Selfishness is one of my least favorite vices. Stuff is just stuff. Things are just things. I remember reading in Randy Pauch's, Last Lecture that he never wanted the people he loved to ever think that things mattered more than people. I wholeheartedly agree.
So, after I had two boys who wanted the same things very often and who often laid claim to ownership, I realized that I hated spending every mothering moment deciding on who owned what. It drove me crazy. So, we instituted a rule in our house: On Christmas and on your birthday, YOU own your items. You can decide if you want them the entire day or want to let others play, but everyone has a birthday and everyone gets new stuff for Christmas (and everyone remembers how you acted). Every other day, the toys or other items belong to our family as a whole and anyone is allowed to play with them, as long as they are respectful, and we switch off reasonably (with a timer when they were little, now they get it without a lot of monitoring).
For the most part, it's worked amazingly well for lots of years, especially since we have 3 boys all so close. I spend very little time regulating and I really like the way my boys, usually, kindly allow their brothers, friends and neighbors to use their stuff and feel comfortable sharing what they have. There are a few exceptions to the rule...bikes are the owners (espeically since everyone has one) and if everyone has something new that is the same and you loose or ruin yours, you're kind of out of luck for a bit.

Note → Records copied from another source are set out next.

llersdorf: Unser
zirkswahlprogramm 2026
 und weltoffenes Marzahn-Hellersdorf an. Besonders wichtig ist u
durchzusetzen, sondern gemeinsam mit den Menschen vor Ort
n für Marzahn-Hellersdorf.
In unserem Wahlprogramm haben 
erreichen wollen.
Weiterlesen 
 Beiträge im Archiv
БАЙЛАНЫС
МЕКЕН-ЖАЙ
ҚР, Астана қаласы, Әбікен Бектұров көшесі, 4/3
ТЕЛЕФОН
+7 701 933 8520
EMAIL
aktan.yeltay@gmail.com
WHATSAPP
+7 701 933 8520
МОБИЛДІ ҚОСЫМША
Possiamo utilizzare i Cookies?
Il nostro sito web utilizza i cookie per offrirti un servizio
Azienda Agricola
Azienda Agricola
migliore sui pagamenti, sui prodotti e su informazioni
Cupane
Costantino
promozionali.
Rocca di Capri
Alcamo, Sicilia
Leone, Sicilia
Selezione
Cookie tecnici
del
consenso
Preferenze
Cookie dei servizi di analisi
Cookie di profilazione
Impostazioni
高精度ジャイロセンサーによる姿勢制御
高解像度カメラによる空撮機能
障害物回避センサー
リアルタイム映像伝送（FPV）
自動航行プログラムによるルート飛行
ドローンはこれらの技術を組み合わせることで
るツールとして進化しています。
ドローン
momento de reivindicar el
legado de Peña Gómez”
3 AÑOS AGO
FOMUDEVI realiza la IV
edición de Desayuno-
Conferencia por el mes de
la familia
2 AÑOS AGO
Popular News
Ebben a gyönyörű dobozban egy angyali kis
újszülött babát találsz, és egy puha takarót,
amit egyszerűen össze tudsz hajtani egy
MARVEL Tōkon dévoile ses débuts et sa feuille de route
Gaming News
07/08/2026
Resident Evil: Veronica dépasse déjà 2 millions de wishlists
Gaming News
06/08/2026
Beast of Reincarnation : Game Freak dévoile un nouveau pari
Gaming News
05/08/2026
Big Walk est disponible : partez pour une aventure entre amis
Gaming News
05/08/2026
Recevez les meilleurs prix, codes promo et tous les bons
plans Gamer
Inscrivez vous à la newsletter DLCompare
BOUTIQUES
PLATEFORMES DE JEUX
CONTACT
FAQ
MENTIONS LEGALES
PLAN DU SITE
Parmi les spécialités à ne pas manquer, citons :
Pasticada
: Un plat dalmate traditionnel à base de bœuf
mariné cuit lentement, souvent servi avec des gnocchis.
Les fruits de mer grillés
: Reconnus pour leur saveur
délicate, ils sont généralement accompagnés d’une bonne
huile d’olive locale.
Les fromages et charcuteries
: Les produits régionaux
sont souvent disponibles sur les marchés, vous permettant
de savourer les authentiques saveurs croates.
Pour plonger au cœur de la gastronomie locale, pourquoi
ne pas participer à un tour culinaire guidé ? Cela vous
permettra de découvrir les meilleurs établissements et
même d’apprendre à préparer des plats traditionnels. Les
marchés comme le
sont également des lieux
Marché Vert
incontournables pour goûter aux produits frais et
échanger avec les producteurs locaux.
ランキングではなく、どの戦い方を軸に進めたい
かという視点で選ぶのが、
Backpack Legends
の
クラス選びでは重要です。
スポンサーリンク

For us, it's led to a pretty harmonious home regarding toys and other things and this feeling has extended to a more general attitude in life...my boys pretty much know the expectation is to share, even treats after sports games or bites of ice cream with their mom. That's just how we roll.
There are some drawbacks...there is less sense of ownership, so sometimes things aren't taken care of as well as I'd like, once in awhile it may be better not to share (food allergies, etc.) so we have to be careful, and they often assume everyone is as happy to share as they are and that is not always the case, so we have to talk about boundaries and respecting other peoples' stuff, but I feel like, for the most part it has worked really well for our family, especially with 3 so close.
Now, with this new little one, we'll see how it goes. Five years is a big age difference, but I'm hoping to somehow still create that same attitude in him!